WHAT NEEDS TO BE DONE: Print the line containing "Réagissez à cet article !", then every line after it through the end of the material, exactly as written and without pictures.

--- INPUT MATERIAL ---

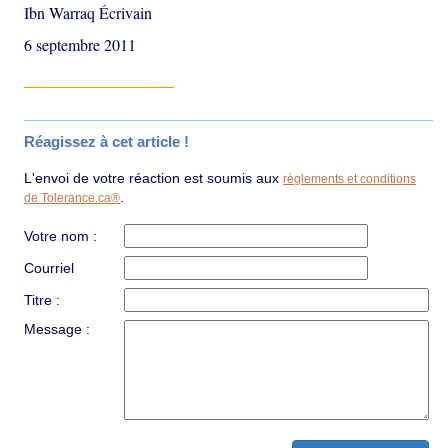
Ibn Warraq Écrivain
6 septembre 2011
Réagissez à cet article !
L'envoi de votre réaction est soumis aux
règlements et conditions
.
de Tolerance.ca®
Votre nom :
Courriel
Titre :
Message :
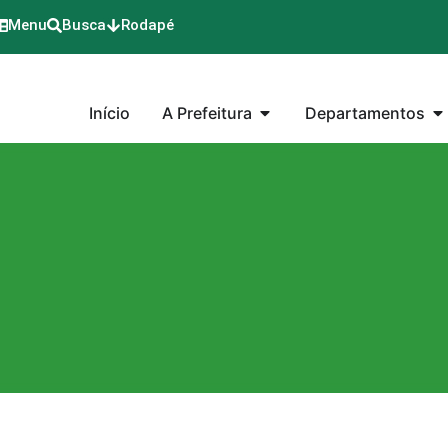
Menu
Busca
Rodapé
Início
A Prefeitura
Departamentos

---

EXERCISE ANSWER:
Réagissez à cet article !
L'envoi de votre réaction est soumis aux
règlements et conditions
.
de Tolerance.ca®
Votre nom :
Courriel
Titre :
Message :
Menu
Busca
Rodapé
Início
A Prefeitura
Departamentos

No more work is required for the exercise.